=== Begin Enclosure ===

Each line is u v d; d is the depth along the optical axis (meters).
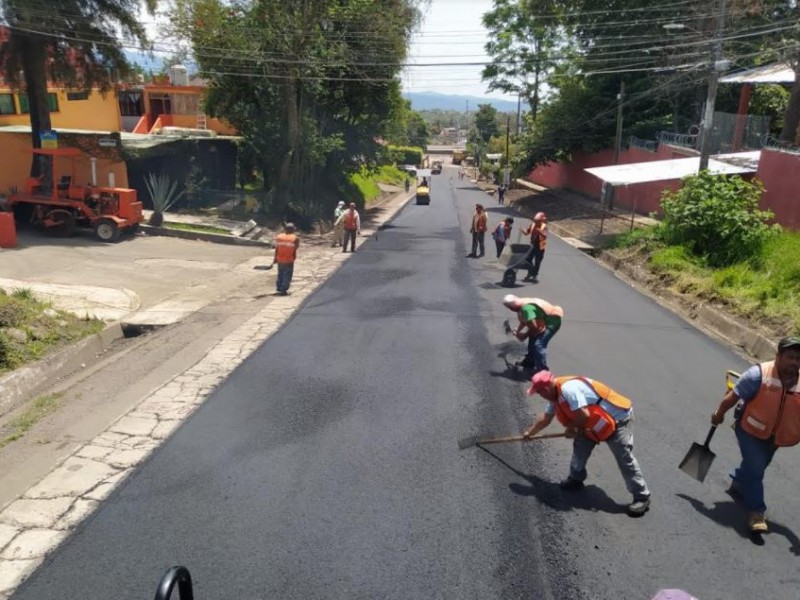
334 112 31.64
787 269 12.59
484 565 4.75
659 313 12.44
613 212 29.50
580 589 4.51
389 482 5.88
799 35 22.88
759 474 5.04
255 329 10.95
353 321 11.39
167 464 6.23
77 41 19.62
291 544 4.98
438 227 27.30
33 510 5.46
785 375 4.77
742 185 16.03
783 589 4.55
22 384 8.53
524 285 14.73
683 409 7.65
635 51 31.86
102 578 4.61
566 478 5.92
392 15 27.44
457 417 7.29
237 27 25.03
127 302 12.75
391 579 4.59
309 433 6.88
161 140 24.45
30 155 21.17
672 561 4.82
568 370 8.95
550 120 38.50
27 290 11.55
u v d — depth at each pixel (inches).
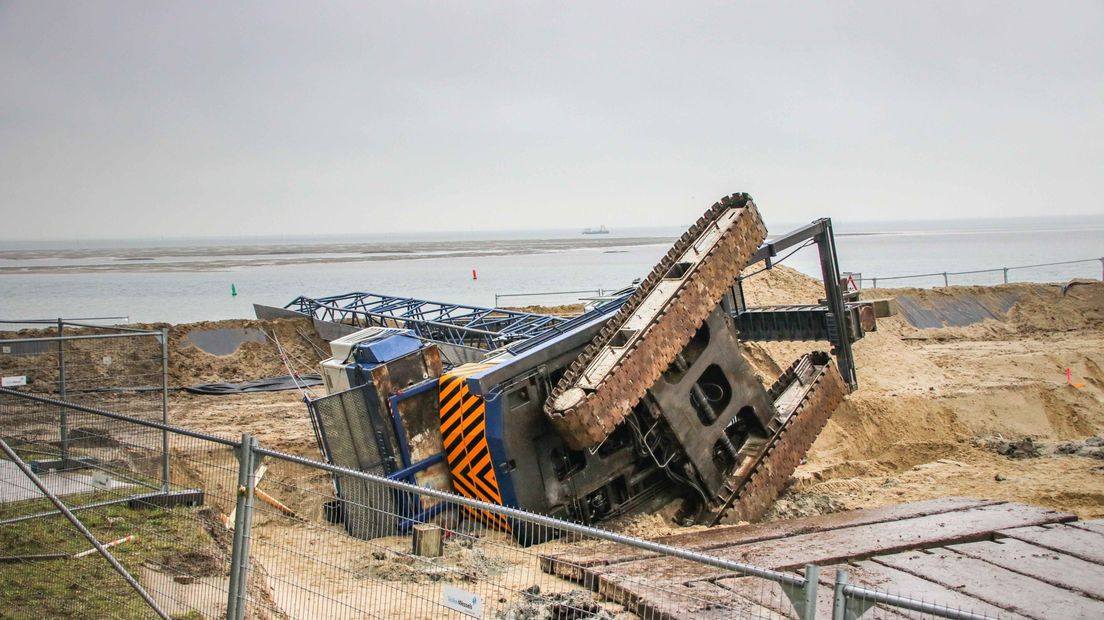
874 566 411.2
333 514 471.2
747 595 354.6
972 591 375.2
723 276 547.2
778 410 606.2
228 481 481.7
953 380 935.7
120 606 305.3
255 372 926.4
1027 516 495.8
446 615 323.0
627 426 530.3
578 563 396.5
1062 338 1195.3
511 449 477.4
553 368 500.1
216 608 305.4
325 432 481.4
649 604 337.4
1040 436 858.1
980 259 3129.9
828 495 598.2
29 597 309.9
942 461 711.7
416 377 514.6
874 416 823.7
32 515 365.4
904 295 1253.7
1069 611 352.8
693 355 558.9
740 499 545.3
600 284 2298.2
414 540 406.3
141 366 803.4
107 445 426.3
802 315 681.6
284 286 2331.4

=== End Enclosure ===
=== Begin Enclosure ===

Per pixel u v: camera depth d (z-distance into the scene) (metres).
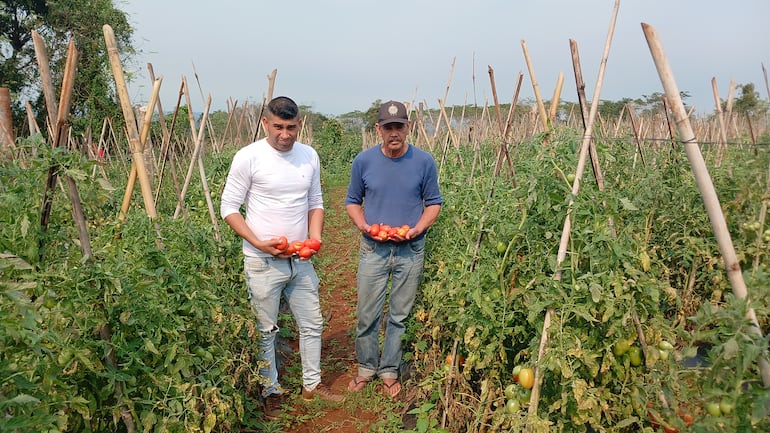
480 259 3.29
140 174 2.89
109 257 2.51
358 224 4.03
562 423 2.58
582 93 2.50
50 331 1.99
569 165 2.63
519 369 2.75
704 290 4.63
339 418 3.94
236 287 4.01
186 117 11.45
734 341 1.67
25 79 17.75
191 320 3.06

=== End Enclosure ===

BRIEF: List, from the entries above, every line in which the word "pixel" shows up.

RESPONSE:
u v d — depth at each pixel (inches).
Per pixel u v: camera depth d (z-distance into the scene) (metres).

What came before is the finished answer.